A University of New South Wales study will explore the role solar, batteries and energy management can play in “keeping the lights on” in regional communities across the state that are vulnerable to blackouts during extremes of weather and climate.
The study, which is being led by a team of researchers from the UNSW with joint Commonwealth and state government funding, wants to hear from people who live in an area affected by fire, flood or storms and other disruptions to the electricity grid.
The researchers also want to talk to and collect energy data from people with solar, batteries or other energy solutions that might have helped to maintain their electricity supply through such events.
This part of the study aims to gain an understanding of the role that behind-the-meter energy generation, storage and management technologies can play in maintaining electricity supply to regional and rural communities.

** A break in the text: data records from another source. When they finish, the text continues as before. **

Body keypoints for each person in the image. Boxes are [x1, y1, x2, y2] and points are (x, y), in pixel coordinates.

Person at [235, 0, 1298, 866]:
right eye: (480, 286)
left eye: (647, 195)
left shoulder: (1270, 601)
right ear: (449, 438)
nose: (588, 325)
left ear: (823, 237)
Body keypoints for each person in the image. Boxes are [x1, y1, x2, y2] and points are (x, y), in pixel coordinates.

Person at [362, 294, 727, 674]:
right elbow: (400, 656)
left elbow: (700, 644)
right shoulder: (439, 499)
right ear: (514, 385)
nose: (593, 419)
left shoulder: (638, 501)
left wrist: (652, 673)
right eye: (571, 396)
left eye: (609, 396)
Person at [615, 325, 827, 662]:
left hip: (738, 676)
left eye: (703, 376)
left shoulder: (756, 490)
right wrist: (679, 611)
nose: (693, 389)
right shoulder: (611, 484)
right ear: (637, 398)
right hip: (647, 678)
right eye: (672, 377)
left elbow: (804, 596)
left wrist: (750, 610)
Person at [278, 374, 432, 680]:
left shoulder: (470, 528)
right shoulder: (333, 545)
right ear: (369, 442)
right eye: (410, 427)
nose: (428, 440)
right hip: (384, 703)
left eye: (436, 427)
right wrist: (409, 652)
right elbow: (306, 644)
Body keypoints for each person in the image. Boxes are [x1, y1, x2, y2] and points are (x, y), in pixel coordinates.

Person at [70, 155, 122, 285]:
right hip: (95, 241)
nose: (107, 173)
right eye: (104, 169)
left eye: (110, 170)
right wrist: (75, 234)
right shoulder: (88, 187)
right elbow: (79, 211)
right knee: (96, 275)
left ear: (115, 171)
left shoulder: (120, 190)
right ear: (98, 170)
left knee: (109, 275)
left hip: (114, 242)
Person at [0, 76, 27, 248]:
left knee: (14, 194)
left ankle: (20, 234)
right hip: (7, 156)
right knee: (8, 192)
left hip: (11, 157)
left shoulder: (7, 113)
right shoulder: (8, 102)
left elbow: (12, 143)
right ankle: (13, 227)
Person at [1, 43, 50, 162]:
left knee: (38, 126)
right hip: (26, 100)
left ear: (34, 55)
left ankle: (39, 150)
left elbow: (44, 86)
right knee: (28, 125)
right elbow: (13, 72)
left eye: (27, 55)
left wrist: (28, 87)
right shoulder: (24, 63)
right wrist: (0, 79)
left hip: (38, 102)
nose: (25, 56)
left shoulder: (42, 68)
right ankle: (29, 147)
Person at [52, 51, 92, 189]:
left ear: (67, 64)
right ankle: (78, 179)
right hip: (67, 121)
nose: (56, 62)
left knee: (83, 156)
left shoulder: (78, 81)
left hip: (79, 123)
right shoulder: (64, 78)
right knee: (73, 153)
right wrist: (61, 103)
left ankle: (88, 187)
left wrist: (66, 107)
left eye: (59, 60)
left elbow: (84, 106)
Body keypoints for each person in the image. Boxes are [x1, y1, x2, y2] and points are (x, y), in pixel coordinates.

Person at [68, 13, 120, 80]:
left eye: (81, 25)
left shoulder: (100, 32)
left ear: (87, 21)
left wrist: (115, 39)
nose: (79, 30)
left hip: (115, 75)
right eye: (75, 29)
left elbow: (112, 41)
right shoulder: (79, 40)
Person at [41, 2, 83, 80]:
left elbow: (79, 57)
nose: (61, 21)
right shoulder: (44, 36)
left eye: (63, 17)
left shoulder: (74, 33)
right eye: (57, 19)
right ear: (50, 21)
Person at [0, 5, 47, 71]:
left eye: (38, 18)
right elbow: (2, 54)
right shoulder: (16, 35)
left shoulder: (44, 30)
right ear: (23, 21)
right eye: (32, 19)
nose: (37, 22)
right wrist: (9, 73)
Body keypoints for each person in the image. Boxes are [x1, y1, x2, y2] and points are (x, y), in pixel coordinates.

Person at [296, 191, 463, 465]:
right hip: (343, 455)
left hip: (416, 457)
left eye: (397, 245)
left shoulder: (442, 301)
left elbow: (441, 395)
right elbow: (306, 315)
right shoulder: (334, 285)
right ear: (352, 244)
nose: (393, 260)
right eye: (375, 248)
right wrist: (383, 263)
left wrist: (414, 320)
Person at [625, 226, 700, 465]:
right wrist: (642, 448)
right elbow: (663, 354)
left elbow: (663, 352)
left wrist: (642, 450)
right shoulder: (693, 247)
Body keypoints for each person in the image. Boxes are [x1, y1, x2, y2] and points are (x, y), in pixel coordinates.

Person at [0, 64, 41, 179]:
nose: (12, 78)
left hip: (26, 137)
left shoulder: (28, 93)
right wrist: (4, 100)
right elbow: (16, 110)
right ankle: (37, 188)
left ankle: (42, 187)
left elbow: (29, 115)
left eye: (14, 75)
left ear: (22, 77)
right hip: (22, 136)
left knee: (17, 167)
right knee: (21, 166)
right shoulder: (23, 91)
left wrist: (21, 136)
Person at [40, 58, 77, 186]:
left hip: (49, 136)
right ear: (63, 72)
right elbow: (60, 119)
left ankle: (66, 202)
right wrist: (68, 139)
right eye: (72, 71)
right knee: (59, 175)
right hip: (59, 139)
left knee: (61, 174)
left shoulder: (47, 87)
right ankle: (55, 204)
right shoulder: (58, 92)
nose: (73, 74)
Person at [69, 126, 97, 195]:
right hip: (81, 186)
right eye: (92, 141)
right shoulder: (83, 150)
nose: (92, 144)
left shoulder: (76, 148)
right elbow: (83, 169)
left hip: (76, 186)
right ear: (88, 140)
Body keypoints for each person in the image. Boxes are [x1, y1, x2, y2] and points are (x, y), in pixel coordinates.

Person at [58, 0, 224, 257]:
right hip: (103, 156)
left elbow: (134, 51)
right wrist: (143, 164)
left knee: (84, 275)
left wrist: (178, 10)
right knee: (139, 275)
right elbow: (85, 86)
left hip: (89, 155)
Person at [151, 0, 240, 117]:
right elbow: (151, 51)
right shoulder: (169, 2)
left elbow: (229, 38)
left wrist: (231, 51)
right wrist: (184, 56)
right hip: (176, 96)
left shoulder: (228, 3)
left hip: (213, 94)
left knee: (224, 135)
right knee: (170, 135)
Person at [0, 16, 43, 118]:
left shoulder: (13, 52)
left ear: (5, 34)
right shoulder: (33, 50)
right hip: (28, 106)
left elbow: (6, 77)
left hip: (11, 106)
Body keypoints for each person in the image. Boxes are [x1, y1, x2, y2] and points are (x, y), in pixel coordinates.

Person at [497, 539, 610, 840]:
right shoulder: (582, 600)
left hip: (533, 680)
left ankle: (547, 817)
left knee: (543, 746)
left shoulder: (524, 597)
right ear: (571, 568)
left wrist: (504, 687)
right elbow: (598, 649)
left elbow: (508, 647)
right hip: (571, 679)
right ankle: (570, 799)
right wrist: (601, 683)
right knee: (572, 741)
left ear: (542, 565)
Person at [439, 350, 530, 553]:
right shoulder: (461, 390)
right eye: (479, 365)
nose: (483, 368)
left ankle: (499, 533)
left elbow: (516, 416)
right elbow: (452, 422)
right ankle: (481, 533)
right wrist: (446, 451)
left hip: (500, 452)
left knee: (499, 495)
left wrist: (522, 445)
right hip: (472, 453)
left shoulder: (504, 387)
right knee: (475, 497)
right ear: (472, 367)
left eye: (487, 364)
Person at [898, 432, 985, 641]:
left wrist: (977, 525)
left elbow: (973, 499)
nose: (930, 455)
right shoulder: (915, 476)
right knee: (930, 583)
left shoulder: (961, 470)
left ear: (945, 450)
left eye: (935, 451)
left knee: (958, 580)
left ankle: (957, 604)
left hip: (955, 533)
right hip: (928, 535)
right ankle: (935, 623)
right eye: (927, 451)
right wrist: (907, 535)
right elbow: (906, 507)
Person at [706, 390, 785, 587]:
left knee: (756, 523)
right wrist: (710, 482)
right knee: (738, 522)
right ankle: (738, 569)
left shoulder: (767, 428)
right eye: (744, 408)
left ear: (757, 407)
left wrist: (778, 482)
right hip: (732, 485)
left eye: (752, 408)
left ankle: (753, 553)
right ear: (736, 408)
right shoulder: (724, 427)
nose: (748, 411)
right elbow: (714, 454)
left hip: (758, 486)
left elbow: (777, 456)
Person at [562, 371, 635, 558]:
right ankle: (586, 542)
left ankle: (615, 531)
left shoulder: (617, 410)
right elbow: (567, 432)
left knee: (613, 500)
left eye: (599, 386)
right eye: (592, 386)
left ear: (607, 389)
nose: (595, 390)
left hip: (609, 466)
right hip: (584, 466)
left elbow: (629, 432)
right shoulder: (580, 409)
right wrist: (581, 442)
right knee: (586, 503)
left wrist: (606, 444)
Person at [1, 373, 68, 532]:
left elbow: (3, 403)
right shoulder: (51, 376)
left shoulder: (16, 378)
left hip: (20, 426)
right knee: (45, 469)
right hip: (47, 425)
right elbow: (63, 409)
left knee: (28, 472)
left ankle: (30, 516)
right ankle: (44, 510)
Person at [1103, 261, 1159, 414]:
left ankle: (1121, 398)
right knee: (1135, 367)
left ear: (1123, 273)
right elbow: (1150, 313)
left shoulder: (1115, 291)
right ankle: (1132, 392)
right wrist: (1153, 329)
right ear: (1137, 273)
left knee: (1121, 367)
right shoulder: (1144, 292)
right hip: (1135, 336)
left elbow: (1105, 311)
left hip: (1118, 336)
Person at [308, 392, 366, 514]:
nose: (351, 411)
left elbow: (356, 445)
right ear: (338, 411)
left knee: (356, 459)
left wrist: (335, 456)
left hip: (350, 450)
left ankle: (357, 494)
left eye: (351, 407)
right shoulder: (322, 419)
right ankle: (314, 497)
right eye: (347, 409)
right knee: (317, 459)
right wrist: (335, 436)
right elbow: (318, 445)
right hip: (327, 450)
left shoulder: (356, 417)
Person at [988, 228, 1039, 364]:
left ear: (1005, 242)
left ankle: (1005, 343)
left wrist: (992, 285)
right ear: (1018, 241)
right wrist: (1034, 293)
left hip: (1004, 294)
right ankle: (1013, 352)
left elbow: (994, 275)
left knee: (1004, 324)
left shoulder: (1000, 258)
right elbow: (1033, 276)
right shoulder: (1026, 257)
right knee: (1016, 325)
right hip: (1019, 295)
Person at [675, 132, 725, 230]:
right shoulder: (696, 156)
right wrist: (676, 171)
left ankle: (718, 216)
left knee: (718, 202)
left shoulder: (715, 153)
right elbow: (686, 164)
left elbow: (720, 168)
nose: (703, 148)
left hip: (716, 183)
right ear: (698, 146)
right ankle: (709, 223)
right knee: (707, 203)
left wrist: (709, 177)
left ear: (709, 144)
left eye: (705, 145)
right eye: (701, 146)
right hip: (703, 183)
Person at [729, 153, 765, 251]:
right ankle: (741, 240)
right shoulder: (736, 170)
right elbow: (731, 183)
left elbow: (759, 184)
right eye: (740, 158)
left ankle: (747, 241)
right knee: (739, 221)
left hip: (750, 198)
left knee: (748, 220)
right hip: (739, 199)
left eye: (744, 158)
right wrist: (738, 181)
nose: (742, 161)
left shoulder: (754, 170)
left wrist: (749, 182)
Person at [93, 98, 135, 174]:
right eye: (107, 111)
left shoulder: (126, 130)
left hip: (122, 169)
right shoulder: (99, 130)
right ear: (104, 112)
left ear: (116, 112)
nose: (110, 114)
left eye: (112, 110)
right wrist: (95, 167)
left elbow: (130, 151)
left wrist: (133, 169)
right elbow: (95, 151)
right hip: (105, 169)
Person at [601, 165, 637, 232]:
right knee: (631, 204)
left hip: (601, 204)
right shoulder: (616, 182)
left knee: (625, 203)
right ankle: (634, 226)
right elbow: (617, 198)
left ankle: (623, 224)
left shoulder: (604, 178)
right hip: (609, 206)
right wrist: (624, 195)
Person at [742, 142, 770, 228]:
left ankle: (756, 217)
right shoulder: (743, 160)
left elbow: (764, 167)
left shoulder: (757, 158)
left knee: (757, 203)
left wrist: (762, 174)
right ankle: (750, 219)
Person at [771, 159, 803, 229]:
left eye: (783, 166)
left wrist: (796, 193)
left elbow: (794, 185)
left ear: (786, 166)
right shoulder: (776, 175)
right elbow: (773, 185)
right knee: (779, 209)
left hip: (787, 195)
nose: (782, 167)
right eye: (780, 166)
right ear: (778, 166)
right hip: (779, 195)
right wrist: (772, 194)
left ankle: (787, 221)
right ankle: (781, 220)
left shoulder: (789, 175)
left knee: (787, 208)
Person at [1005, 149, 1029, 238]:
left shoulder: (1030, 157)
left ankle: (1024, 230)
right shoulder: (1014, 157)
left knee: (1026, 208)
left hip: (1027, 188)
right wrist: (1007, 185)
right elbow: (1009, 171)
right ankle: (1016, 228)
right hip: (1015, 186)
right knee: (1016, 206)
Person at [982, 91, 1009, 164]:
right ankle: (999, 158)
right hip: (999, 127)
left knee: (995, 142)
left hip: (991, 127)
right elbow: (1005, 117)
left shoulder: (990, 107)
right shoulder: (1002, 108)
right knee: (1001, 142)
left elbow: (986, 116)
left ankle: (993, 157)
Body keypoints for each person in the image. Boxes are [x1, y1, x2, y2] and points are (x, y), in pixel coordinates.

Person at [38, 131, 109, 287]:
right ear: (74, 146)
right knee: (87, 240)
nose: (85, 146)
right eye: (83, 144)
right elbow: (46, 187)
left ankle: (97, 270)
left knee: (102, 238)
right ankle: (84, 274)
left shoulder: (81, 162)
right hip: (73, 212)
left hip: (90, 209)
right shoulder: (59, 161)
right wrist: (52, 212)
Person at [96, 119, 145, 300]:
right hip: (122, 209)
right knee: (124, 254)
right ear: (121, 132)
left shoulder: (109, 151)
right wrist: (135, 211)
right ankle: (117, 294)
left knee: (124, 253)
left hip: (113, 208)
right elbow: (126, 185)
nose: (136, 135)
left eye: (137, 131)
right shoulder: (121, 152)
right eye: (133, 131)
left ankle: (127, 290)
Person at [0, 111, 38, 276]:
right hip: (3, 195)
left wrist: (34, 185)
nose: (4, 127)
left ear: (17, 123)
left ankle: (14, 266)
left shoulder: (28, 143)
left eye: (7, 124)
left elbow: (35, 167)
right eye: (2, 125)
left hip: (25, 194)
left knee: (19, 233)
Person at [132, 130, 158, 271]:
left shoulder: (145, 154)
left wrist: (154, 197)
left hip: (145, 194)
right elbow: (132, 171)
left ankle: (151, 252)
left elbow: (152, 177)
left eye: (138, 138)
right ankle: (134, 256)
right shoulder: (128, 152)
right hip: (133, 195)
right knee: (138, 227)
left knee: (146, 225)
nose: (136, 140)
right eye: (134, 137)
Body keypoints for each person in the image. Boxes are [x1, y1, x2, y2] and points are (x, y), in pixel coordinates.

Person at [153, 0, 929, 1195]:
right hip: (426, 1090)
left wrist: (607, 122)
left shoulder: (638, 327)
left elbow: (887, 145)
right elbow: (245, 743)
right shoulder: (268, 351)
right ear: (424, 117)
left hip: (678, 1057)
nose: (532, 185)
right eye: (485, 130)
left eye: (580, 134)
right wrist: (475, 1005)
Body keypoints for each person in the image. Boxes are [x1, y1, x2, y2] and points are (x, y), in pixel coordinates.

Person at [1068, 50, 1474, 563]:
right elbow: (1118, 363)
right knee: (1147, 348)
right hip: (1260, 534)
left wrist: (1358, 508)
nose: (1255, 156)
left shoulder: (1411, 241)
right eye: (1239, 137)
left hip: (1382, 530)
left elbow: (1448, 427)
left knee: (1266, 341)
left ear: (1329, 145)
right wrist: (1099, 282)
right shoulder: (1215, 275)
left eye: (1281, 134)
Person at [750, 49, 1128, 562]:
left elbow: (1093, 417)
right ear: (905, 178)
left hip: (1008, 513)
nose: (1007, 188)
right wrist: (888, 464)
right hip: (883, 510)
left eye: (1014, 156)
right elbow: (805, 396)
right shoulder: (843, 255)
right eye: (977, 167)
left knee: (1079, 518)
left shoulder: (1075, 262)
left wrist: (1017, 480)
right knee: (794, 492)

“We’ll be talking to people about their experience with power when the grid has failed, both good and bad, and we’ll also be looking at their energy data,” said Mike Roberts from the School for Photovoltaic and Renewable Energy Engineering at UNSW.
“We want to then share that knowledge with others so they can find ways to avoid energy supply disruptions to their homes and businesses.”
Sophie Adams, a social scientist at UNSW, said the team was “mindful” it would be talking to people in communities that may have suffered terribly from recent fires and floods, and for this reason was open to engaging with participants at a level that suited them.
In the Black Summer bushfires some communities were without power for more than a month, severely hampering their recovery.
“If you’ve endured bushfires, floods or severe storms we want to hear about your experience with the power supply through these events,” the research team says.
“By participating in the Energy Sustainability through Knowledge and Information Exchange and Sharing (ESKIES) study, you‘ll help build a better understanding in the community of how solar, batteries and other power sources can be used to keep phones charged and lights and appliances running through extreme events.”
The push to build stand-alone renewable energy and battery based microgrids in parts of the world either already experiencing energy supply instability or heavily exposed to the risk of outages is rapidly building momentum all over the globe.
Australia, with the exception perhaps of Western Australia, is a bit behind the pace in this transition – even while it is at the forefront of establishing stand-alone renewable energy systems to power remote mining operations.
That said, state governments are pouring funding and other resources into microgrid research and development and the federal government has established the Regional and Remote Communities Reliability Fund for much the same purpose.